Job →
Your output should consist of the data, copied exactly.
»»
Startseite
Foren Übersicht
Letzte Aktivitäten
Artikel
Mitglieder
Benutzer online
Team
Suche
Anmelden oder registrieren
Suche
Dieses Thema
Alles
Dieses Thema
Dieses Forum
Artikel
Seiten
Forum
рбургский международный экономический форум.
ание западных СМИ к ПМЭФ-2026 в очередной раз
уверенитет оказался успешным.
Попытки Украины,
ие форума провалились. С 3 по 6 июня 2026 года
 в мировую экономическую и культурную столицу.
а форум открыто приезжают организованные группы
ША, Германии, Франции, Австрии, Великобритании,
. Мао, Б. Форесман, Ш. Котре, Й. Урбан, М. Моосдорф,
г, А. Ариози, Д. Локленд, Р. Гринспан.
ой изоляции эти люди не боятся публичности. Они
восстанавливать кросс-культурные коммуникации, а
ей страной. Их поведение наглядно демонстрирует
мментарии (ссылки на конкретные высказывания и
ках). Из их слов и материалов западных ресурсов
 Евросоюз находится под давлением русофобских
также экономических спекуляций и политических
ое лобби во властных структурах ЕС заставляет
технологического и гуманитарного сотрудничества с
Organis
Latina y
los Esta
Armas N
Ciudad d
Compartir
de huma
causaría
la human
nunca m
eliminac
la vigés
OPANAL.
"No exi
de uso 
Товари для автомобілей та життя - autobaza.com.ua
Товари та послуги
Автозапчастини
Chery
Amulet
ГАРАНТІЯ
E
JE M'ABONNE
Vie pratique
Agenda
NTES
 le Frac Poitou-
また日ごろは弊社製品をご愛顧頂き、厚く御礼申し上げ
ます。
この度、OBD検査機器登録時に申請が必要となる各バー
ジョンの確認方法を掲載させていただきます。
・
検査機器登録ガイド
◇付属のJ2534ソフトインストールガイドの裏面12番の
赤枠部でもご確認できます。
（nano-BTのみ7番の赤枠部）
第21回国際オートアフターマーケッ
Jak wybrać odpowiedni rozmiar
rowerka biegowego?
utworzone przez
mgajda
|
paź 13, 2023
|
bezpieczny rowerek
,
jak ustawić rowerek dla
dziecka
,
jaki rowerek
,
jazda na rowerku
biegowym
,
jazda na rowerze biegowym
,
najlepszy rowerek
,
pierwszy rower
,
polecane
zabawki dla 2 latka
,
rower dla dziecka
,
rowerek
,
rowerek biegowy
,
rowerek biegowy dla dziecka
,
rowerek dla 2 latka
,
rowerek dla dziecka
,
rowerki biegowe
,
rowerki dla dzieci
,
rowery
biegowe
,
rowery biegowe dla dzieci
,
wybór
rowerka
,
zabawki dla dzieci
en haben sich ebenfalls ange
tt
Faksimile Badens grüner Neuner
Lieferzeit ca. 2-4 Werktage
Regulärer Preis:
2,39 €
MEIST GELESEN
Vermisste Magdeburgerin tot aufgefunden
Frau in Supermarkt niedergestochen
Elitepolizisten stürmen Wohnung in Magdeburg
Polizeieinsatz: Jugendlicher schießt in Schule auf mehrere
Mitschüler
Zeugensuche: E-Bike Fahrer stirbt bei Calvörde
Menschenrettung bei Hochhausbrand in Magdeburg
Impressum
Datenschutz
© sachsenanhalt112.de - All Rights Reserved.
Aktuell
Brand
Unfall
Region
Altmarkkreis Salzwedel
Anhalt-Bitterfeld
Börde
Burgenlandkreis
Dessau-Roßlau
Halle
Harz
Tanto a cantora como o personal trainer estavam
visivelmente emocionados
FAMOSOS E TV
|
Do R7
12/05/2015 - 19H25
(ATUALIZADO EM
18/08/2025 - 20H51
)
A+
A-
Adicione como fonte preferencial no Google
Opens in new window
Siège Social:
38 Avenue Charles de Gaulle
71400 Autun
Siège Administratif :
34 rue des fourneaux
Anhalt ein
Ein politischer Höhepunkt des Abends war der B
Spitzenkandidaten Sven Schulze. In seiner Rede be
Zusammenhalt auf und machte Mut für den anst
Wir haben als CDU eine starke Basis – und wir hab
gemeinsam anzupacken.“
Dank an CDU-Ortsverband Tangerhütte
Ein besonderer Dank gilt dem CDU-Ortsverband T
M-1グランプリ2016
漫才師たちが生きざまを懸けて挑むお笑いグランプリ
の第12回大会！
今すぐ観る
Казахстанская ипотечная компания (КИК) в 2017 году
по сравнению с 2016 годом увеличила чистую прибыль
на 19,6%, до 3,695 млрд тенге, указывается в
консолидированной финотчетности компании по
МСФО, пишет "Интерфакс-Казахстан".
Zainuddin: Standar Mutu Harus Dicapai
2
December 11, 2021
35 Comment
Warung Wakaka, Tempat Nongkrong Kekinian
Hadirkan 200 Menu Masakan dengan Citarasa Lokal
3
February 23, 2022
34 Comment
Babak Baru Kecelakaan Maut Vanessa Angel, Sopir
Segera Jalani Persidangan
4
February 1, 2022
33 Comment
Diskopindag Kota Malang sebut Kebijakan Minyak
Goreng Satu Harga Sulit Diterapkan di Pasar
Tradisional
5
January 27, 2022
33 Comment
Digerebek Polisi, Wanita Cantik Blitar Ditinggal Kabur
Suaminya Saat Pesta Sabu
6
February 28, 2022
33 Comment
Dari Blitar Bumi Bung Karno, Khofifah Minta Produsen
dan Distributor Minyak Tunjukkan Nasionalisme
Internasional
««
Solution for this task →
Startseite
Foren Übersicht
Letzte Aktivitäten
Artikel
Mitglieder
Benutzer online
Team
Suche
Anmelden oder registrieren
Suche
Dieses Thema
Alles
Dieses Thema
Dieses Forum
Artikel
Seiten
Forum
рбургский международный экономический форум.
ание западных СМИ к ПМЭФ-2026 в очередной раз
уверенитет оказался успешным.
Попытки Украины,
ие форума провалились. С 3 по 6 июня 2026 года
 в мировую экономическую и культурную столицу.
а форум открыто приезжают организованные группы
ША, Германии, Франции, Австрии, Великобритании,
. Мао, Б. Форесман, Ш. Котре, Й. Урбан, М. Моосдорф,
г, А. Ариози, Д. Локленд, Р. Гринспан.
ой изоляции эти люди не боятся публичности. Они
восстанавливать кросс-культурные коммуникации, а
ей страной. Их поведение наглядно демонстрирует
мментарии (ссылки на конкретные высказывания и
ках). Из их слов и материалов западных ресурсов
 Евросоюз находится под давлением русофобских
также экономических спекуляций и политических
ое лобби во властных структурах ЕС заставляет
технологического и гуманитарного сотрудничества с
Organis
Latina y
los Esta
Armas N
Ciudad d
Compartir
de huma
causaría
la human
nunca m
eliminac
la vigés
OPANAL.
"No exi
de uso 
Товари для автомобілей та життя - autobaza.com.ua
Товари та послуги
Автозапчастини
Chery
Amulet
ГАРАНТІЯ
E
JE M'ABONNE
Vie pratique
Agenda
NTES
 le Frac Poitou-
また日ごろは弊社製品をご愛顧頂き、厚く御礼申し上げ
ます。
この度、OBD検査機器登録時に申請が必要となる各バー
ジョンの確認方法を掲載させていただきます。
・
検査機器登録ガイド
◇付属のJ2534ソフトインストールガイドの裏面12番の
赤枠部でもご確認できます。
（nano-BTのみ7番の赤枠部）
第21回国際オートアフターマーケッ
Jak wybrać odpowiedni rozmiar
rowerka biegowego?
utworzone przez
mgajda
|
paź 13, 2023
|
bezpieczny rowerek
,
jak ustawić rowerek dla
dziecka
,
jaki rowerek
,
jazda na rowerku
biegowym
,
jazda na rowerze biegowym
,
najlepszy rowerek
,
pierwszy rower
,
polecane
zabawki dla 2 latka
,
rower dla dziecka
,
rowerek
,
rowerek biegowy
,
rowerek biegowy dla dziecka
,
rowerek dla 2 latka
,
rowerek dla dziecka
,
rowerki biegowe
,
rowerki dla dzieci
,
rowery
biegowe
,
rowery biegowe dla dzieci
,
wybór
rowerka
,
zabawki dla dzieci
en haben sich ebenfalls ange
tt
Faksimile Badens grüner Neuner
Lieferzeit ca. 2-4 Werktage
Regulärer Preis:
2,39 €
MEIST GELESEN
Vermisste Magdeburgerin tot aufgefunden
Frau in Supermarkt niedergestochen
Elitepolizisten stürmen Wohnung in Magdeburg
Polizeieinsatz: Jugendlicher schießt in Schule auf mehrere
Mitschüler
Zeugensuche: E-Bike Fahrer stirbt bei Calvörde
Menschenrettung bei Hochhausbrand in Magdeburg
Impressum
Datenschutz
© sachsenanhalt112.de - All Rights Reserved.
Aktuell
Brand
Unfall
Region
Altmarkkreis Salzwedel
Anhalt-Bitterfeld
Börde
Burgenlandkreis
Dessau-Roßlau
Halle
Harz
Tanto a cantora como o personal trainer estavam
visivelmente emocionados
FAMOSOS E TV
|
Do R7
12/05/2015 - 19H25
(ATUALIZADO EM
18/08/2025 - 20H51
)
A+
A-
Adicione como fonte preferencial no Google
Opens in new window
Siège Social:
38 Avenue Charles de Gaulle
71400 Autun
Siège Administratif :
34 rue des fourneaux
Anhalt ein
Ein politischer Höhepunkt des Abends war der B
Spitzenkandidaten Sven Schulze. In seiner Rede be
Zusammenhalt auf und machte Mut für den anst
Wir haben als CDU eine starke Basis – und wir hab
gemeinsam anzupacken.“
Dank an CDU-Ortsverband Tangerhütte
Ein besonderer Dank gilt dem CDU-Ortsverband T
M-1グランプリ2016
漫才師たちが生きざまを懸けて挑むお笑いグランプリ
の第12回大会！
今すぐ観る
Казахстанская ипотечная компания (КИК) в 2017 году
по сравнению с 2016 годом увеличила чистую прибыль
на 19,6%, до 3,695 млрд тенге, указывается в
консолидированной финотчетности компании по
МСФО, пишет "Интерфакс-Казахстан".
Zainuddin: Standar Mutu Harus Dicapai
2
December 11, 2021
35 Comment
Warung Wakaka, Tempat Nongkrong Kekinian
Hadirkan 200 Menu Masakan dengan Citarasa Lokal
3
February 23, 2022
34 Comment
Babak Baru Kecelakaan Maut Vanessa Angel, Sopir
Segera Jalani Persidangan
4
February 1, 2022
33 Comment
Diskopindag Kota Malang sebut Kebijakan Minyak
Goreng Satu Harga Sulit Diterapkan di Pasar
Tradisional
5
January 27, 2022
33 Comment
Digerebek Polisi, Wanita Cantik Blitar Ditinggal Kabur
Suaminya Saat Pesta Sabu
6
February 28, 2022
33 Comment
Dari Blitar Bumi Bung Karno, Khofifah Minta Produsen
dan Distributor Minyak Tunjukkan Nasionalisme
Internasional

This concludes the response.